Скупо напоили коней из кожаных фляг, себе оставив лишь по глотку. Всухомятку перекусили несколькими горстями сухой чечевицы – овечий сыр, соленый, сейчас в горло не лез. Наспех проверили повязки раненых: только у одного рана начала кровить сильнее, остальные как-то перемоглись, и главное, перемогся брат Карстен, что раньше было не очевидно. Выпущенная почти в упор тяжелая стрела, точно такая же, как и та, которую вырвал из своей груди Бизанти, пробила Карстену пришлемную бармицу и глубоко вошла в шею – но, как стало ясно только сейчас, не задела ничего важного. Воистину чудо. Отец Петар, перекрестив повязку, бодро заявил: «Теперь до ста лет жить придется: non bis idem! [3]». Брат Карстен бледно улыбнулся.

– От стрелы его проклятой

Не спасут ни щит, ни латы, – тихонько проговорил он, должно быть, проверяя, как действует горло, с которым уже почти готов был распрощаться.

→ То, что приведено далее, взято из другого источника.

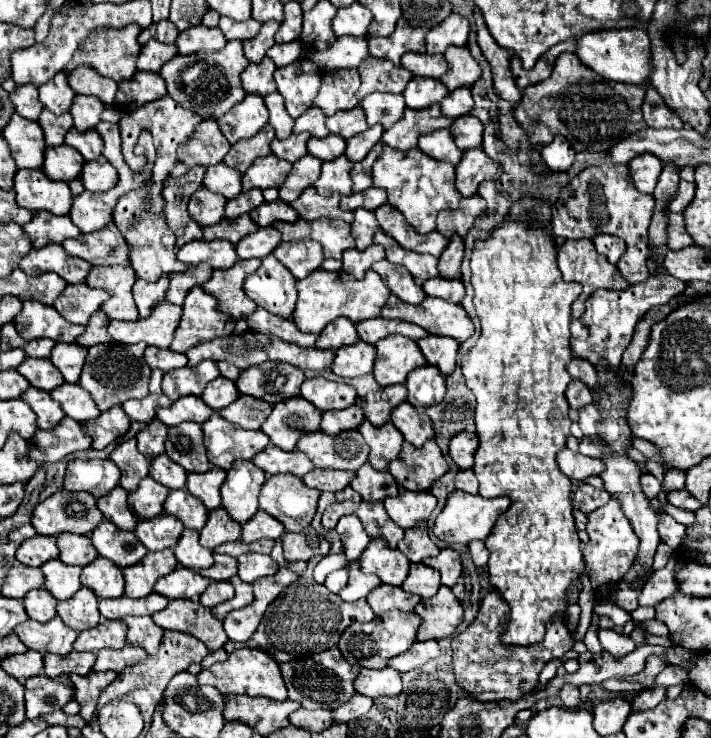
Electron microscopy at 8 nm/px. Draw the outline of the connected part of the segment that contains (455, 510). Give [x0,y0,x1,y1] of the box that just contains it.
[433,490,509,544]

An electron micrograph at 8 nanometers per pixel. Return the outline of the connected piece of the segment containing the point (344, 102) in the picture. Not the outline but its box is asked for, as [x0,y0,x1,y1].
[313,68,359,116]

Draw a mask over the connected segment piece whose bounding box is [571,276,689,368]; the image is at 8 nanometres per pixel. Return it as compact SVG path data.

– Сын мой, сын мой… – укоризненно покачал головой отец Петар. И, сам не удержавшись, тут же продолжил:

– Их стрелы пролетают вдаль,

Их стрелы пробивают сталь…

Смущенно хмыкнул, но тут же махнул рукой. Чего уж там: сейчас, конечно, у всех одно на уме.

– А правду говорят, что тартарские кони человеческим мясом вскормлены? – робко осведомился какой-то совсем юный ратник. Имени его Лютгер не помнил, а пожалуй, что и не знал: это был человек из копья брата Ланге, даже не полубрат, а просто кнехт, боевой слуга. Вот Ланге бы и следить за тем, что болтают его люди, однако он сидит на сложенном плаще рядом и, судя по всему, ничего не имеет против.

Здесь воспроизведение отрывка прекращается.